Now, understand me, I’m not against existential crises. I think you can get a huge amount of good storytelling mileage out of them, but if your premise is a black emo hedgehog with a gun, who may or may not have been created by this man, the sudden shift into serious territory makes it ridiculous. The term “Mature and Guns” specifically came from imagining the conversation in the Sega board room:
“Okay. With this new Sonic game, we’re looking to try to tap into a much more mature audience. Teenagers love video games.”
“Alright, let’s go down the list. We’ve got darker atmosphere, check, intolerably long cutscenes, check.”

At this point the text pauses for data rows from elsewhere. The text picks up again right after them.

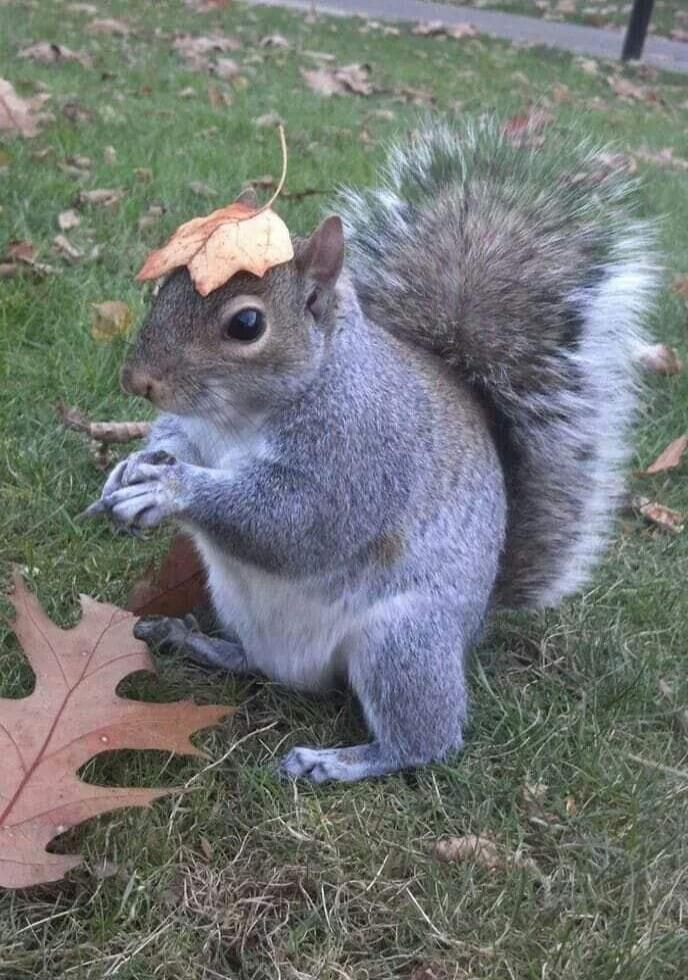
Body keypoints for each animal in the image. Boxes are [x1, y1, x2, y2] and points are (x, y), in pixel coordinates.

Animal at [87, 119, 658, 783]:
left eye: (247, 324)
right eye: (167, 286)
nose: (137, 381)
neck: (241, 418)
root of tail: (476, 622)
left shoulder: (359, 454)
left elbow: (297, 522)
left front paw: (171, 489)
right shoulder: (195, 428)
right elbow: (172, 441)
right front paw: (130, 471)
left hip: (403, 643)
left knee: (426, 741)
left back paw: (338, 761)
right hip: (240, 605)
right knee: (258, 663)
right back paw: (198, 642)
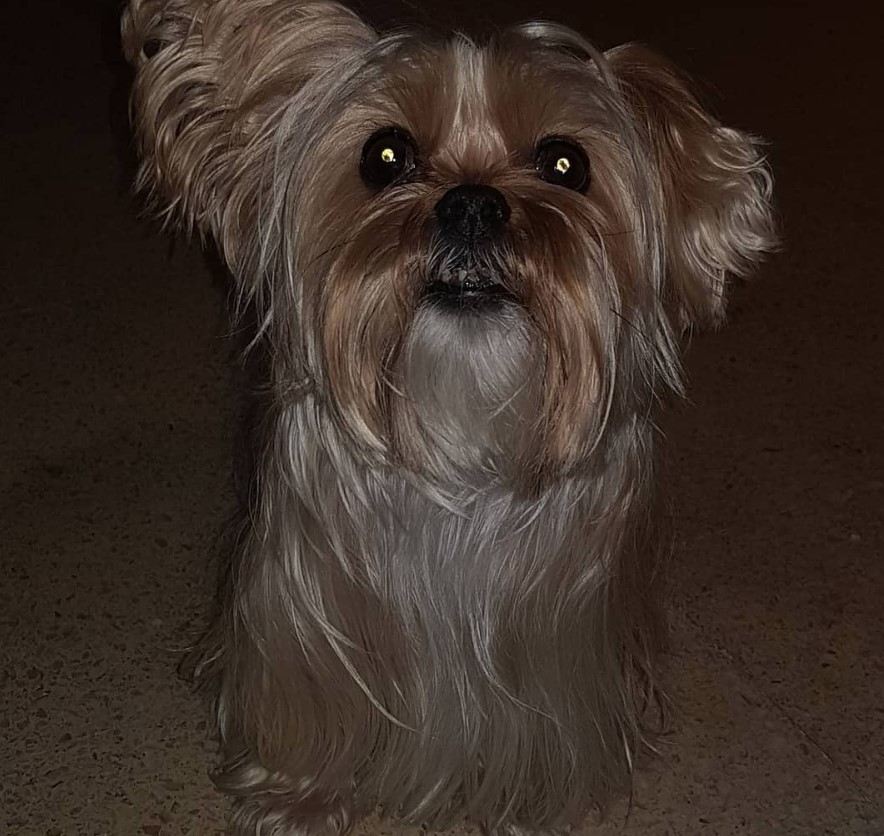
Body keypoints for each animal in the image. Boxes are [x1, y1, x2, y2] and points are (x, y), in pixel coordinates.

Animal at [122, 3, 772, 832]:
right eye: (385, 155)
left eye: (566, 164)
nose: (471, 202)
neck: (464, 416)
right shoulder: (306, 612)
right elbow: (309, 707)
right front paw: (297, 797)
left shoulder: (557, 648)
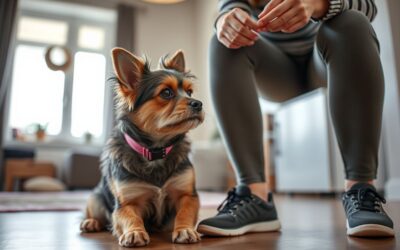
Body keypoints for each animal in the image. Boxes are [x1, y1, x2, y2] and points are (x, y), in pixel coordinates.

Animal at [79, 47, 205, 247]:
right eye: (166, 93)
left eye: (190, 92)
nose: (199, 103)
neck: (156, 151)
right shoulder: (126, 203)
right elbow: (130, 217)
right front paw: (134, 232)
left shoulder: (188, 195)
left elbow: (185, 212)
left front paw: (185, 229)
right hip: (95, 197)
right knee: (96, 214)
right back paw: (91, 222)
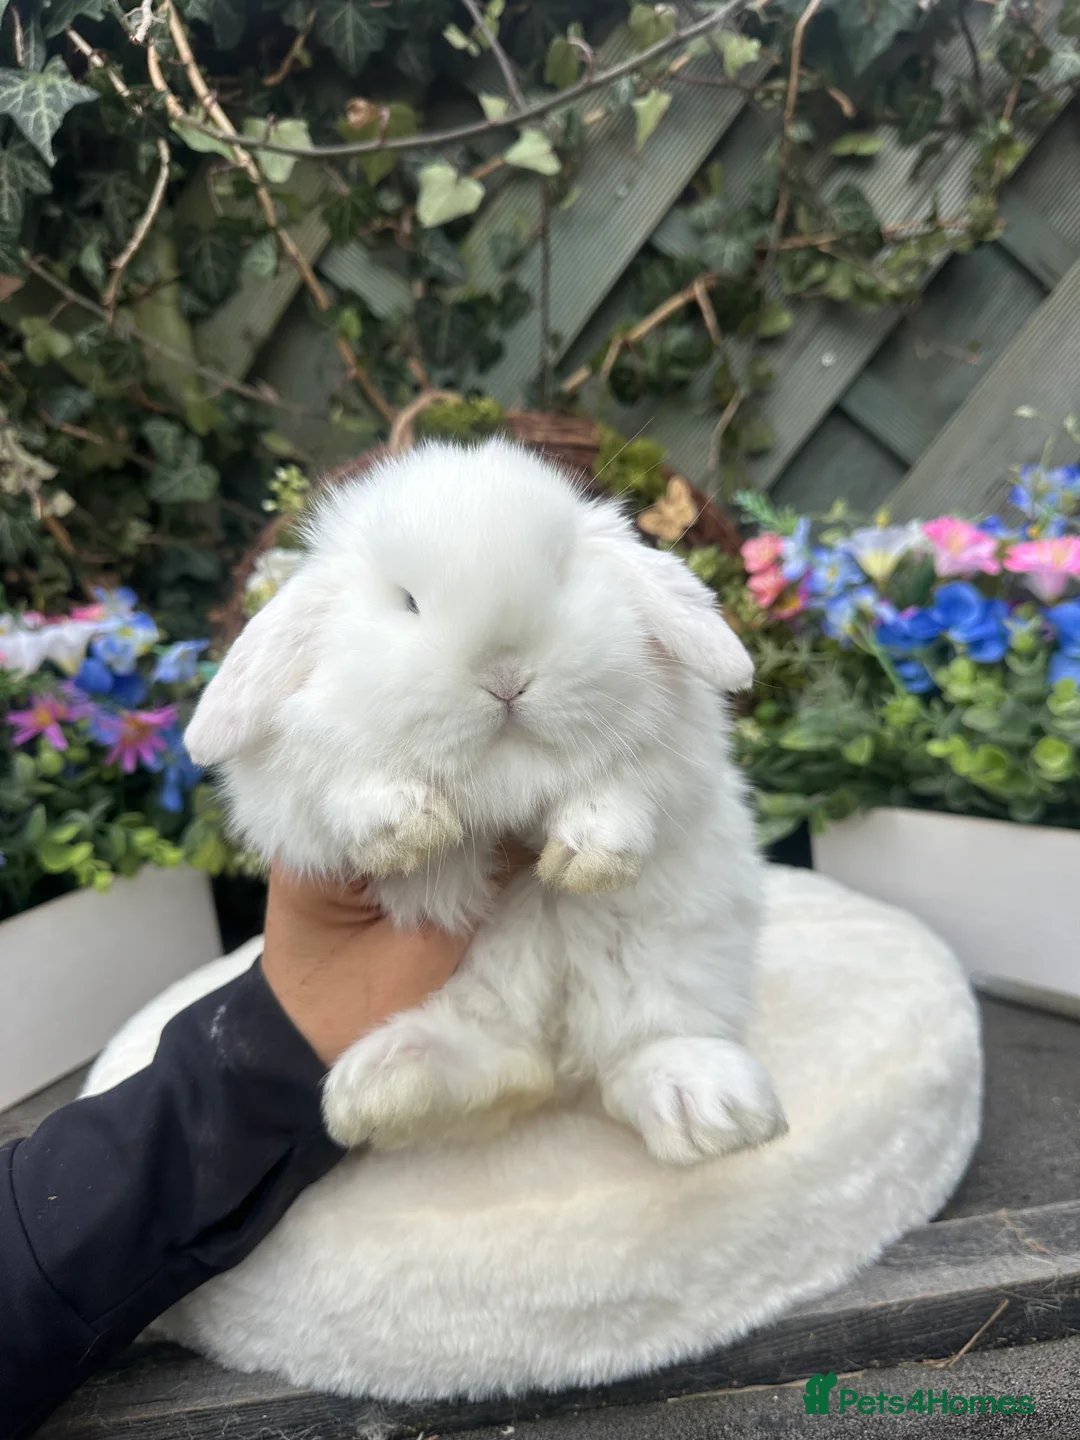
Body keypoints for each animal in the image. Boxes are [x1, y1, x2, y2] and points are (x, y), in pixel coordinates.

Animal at [185, 439, 786, 1166]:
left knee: (637, 1048)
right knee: (503, 1069)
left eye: (561, 573)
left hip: (677, 960)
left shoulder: (679, 752)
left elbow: (626, 787)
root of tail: (557, 1053)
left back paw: (703, 1105)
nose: (505, 675)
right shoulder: (289, 786)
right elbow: (342, 785)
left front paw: (587, 857)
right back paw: (387, 1086)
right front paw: (408, 829)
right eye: (408, 602)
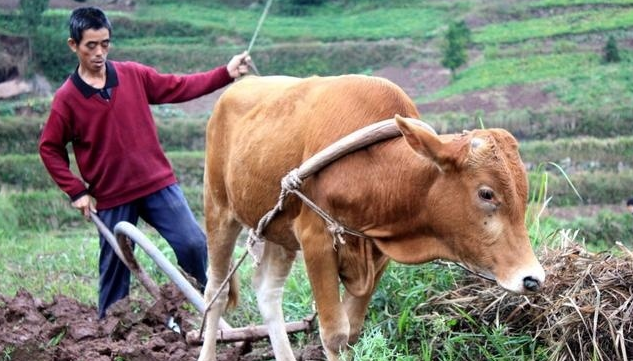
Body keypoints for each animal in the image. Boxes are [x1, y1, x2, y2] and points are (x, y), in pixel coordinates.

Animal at [198, 74, 544, 358]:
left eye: (523, 194)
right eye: (486, 193)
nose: (533, 279)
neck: (374, 170)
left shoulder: (378, 250)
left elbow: (351, 332)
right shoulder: (315, 239)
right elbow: (335, 335)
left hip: (278, 230)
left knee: (267, 291)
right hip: (218, 210)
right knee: (216, 292)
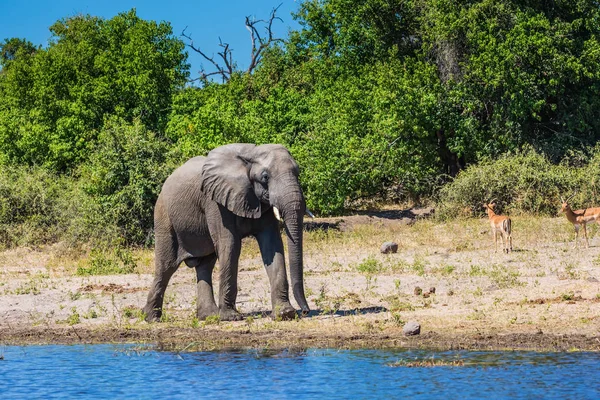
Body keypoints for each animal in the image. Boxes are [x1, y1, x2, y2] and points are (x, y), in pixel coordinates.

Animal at [141, 144, 310, 322]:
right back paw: (151, 318)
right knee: (167, 266)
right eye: (265, 177)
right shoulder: (215, 201)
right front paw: (231, 317)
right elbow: (230, 245)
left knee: (205, 265)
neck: (251, 153)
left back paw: (209, 316)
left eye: (298, 172)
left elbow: (272, 245)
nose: (305, 311)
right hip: (164, 217)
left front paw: (285, 314)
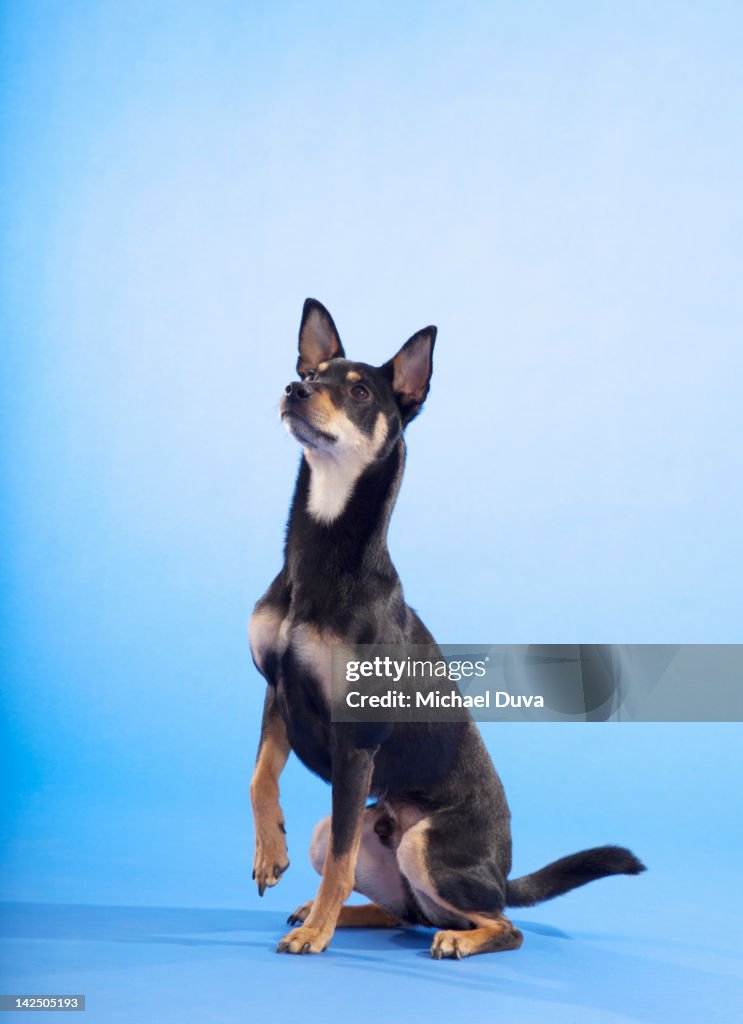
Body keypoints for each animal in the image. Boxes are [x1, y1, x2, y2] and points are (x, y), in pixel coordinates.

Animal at [250, 299, 646, 954]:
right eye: (313, 372)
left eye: (360, 391)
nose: (293, 389)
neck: (322, 551)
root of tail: (502, 874)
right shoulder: (276, 690)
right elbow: (261, 780)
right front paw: (269, 854)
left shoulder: (356, 743)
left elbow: (340, 860)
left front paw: (314, 936)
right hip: (357, 828)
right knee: (405, 910)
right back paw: (334, 913)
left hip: (423, 842)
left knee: (500, 924)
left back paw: (438, 936)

“Oh! Oh! All them kids loved that Final Fantasy 7 business, why don’t we do it like that?”
“Existential Crises, check.”
“I know! All the kids love GTA too, right? Let’s give him a gun! Nothing says ‘adult’ like guns!”
“Great! Alright, I’m beat, let’s get lunch.”
To reiterate: Mature and Guns describes a game which is intentionally pandering to an audience that takes itself more seriously than it deserves to be taken.
The fact that this term also perfectly describes Final Fantasy 8, which introduced the gunblade is purely incidental.
5 comments:
There was a great VG Cats comic that also sums up Shadow the Hedgehog:
http://www.vgcats.com/comics/?strip_id=140
But yes, "mature and guns" is quite a useful phrase. I had never heard about that game-freezing glitch, though. That's just terrible.
Thank you SO much for writing this. A number of people lately have asked me my personal opinion of Age of Conan, and I have invariably wanted to reply that I think it's "mature and guns", but I can never explain it confidently to the person I'm talking to. I'm just going to start linking people to this blog.
Unfortunately, I haven't done enough research on Age of Conan to have an informed opinion, but I suspect that the "Conan the Barbarian" stereotype that emerged from the Robert E. Howard stories has kind of been Mature and Guns from the get-go.
Which, interestingly, is unlike the original stories, which are most definately not.
Mature and swords?
I think the point was that Mature and Guns only applies if the story takes itself seriously in a way that makes the reader want to laugh. Shadow the Hedgehog is Mature and Guns because it's absurd, and they did a bad job of selling the aesthetic premise of "Like Sonic, but black. And with a gun." Prince of Persia: The Warrior Within (http://www.penny-arcade.com/2004/12/3/) is another Mature and Guns example that falls prey to the same mistake, albeit for a different reason.
I think the contrast William's drawing with the original Conan stories is that they aren't Mature and Guns because the reader can take the seriously as story as the story itself does. As long as you don't have that disconnect between consumer and product, I don't think you can be in a Mature and Guns situation. Max Payne, I think, is a good example of a product that could easily have been Mature and Guns, but wasn't, because you were encouraged to laugh at its film noir ridiculousness just enough, and could take Max seriously just enough. Or how about Syndicate? That game could easily have been Mature and Guns too, if it hadn't been so damn funny and known it.